Photon Matrix Lab is located in Changzhou, Jiangsu, China. The company has built what it calls a consumer-grade laser defense system against mosquitoes. The device is about the size of a smartphone.

The company’s Indiegogo campaign describes the device as a combination of a computer vision module with lidar to find and kill flying insects. Each backer shelled out about $630 to reserve a unit, according to data from Indiegogo cited by South China Morning Post.

The campaign was first targeted to raise $20,000. It surpassed that by 130+ times.

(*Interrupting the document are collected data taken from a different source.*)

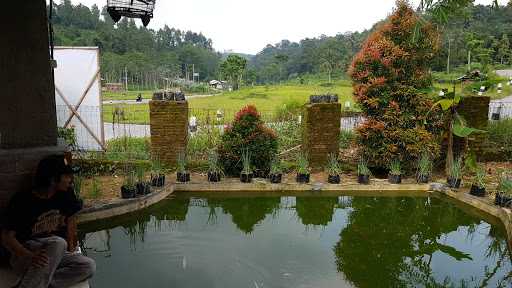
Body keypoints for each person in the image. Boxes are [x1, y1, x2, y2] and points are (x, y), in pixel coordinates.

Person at [1, 155, 95, 288]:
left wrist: (72, 244)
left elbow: (71, 218)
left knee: (88, 266)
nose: (71, 180)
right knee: (58, 242)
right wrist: (29, 256)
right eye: (67, 176)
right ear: (53, 180)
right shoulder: (22, 200)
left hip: (55, 254)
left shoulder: (66, 193)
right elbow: (6, 237)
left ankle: (40, 283)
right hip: (26, 255)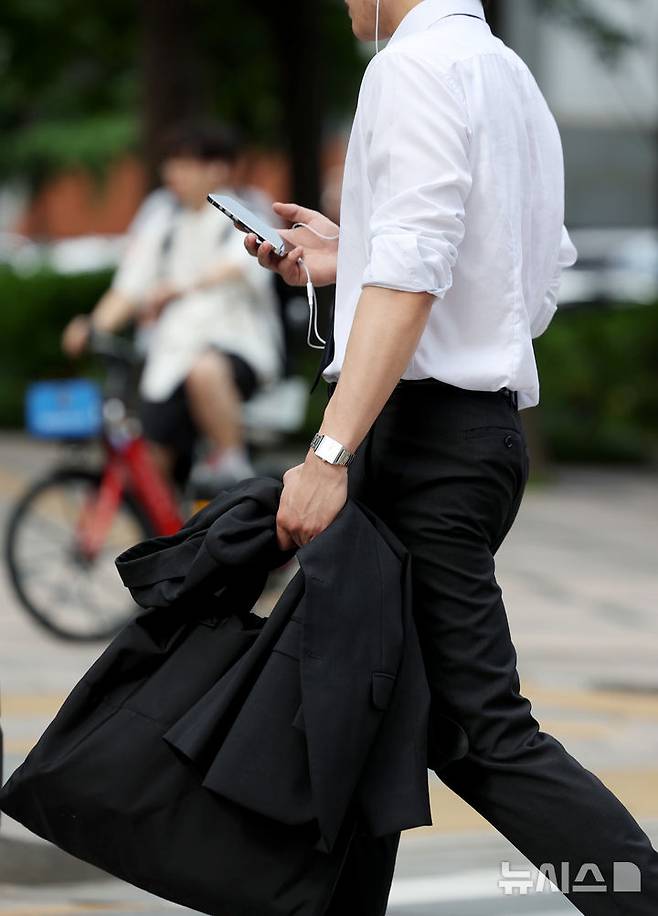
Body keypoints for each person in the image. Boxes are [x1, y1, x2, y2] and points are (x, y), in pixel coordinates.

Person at [244, 1, 658, 913]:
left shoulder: (409, 67)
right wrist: (349, 259)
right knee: (365, 710)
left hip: (421, 445)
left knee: (480, 731)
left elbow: (418, 270)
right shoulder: (510, 75)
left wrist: (328, 449)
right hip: (473, 436)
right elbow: (526, 271)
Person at [62, 121, 283, 487]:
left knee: (205, 370)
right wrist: (92, 326)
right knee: (152, 465)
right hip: (170, 357)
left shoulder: (246, 211)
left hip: (235, 347)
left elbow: (238, 265)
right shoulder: (162, 219)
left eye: (185, 163)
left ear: (218, 169)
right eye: (172, 163)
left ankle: (234, 471)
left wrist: (177, 289)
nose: (172, 174)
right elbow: (129, 288)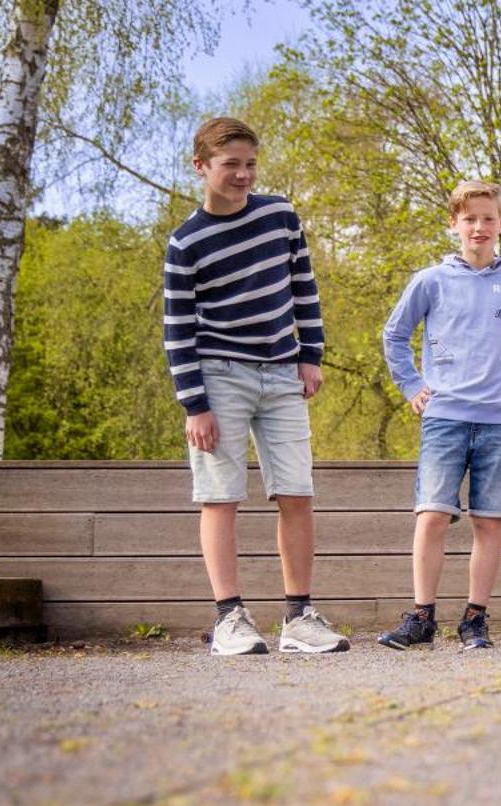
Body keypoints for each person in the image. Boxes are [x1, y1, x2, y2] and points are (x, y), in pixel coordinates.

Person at [163, 116, 347, 656]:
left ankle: (298, 619)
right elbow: (178, 329)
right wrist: (194, 404)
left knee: (297, 492)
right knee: (220, 496)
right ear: (201, 167)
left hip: (283, 372)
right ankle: (230, 619)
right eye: (230, 165)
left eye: (250, 165)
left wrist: (311, 353)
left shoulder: (280, 215)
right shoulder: (185, 244)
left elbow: (303, 285)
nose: (243, 175)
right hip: (219, 377)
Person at [377, 180, 501, 651]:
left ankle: (475, 619)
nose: (479, 227)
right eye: (470, 218)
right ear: (454, 223)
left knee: (489, 521)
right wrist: (411, 385)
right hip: (445, 417)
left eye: (488, 218)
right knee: (432, 515)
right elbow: (395, 334)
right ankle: (421, 617)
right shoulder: (431, 281)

The device hunts mosquitoes with lidar and AI

The system distinguishes between dust particle movement, mosquito movement, and sensor artifacts. Creator Jim Wong says the device can hit insects flying at up to one meter per second, with body sizes ranging from 2 to 20 millimeters. The company says the device can handle up to 30 mosquitoes a second. That figure has not been independently confirmed by anyone.

Sand flies and fruit flies are also in the device’s targeting range.

In April, Photon Matrix CTO Li Ran told China Daily that Chinese manufacturing gave the company an edge over Western rivals. Li said it takes two weeks to prototype a high-precision fiber laser module in Changzhou, because suppliers are nearby.

“In Silicon Valley, it’s hard to find a supplier who can prototype a high-precision fibre laser module in two weeks,” he told the outlet. “But in Changzhou, the supply chain is right downstairs.”

Chinese firms repurpose military or industrial tech for consumer products with the help of mature local supply chains, cheap lidar, and edge computing, according to SCMP.

Mass production moves to August

Photon Matrix initially promised deliveries in early summer 2026. But the company is now hoping to begin mass production in August.

This sort of delay is common in hardware crowdfunding. Indiegogo and Kickstarter campaigns often do not ship on the original date, and some never ship. Photon Matrix still has to comply with Western safety standards for a consumer laser product. That may mean further delays.

Laser mosquito defense technology has existed since 2007. Astrophysicist Lowell Wood proposed the idea in a Bill and Melinda Gates Foundation brainstorming session on malaria elimination, according to Wikipedia. Wood was an aide to the architect of the Strategic Defense Initiative, conceived during the Reagan years. He envisioned using missile defense principles against disease-carrying insects.

Since then, a number of teams have attempted to create commercial versions. But none of them could be produced cheaply on a mass scale. Photon Matrix is a pricey $630 device, but it could be the first viable consumer product in the category.

Climate change is expanding the range of mosquito species that carry dengue and Zika into previously temperate regions. In 2024, the European Union has seen over 300 cases of locally acquired dengue. According to a ClimaHealth report, that’s more than the combined total of dengue cases of all the previous 15 years.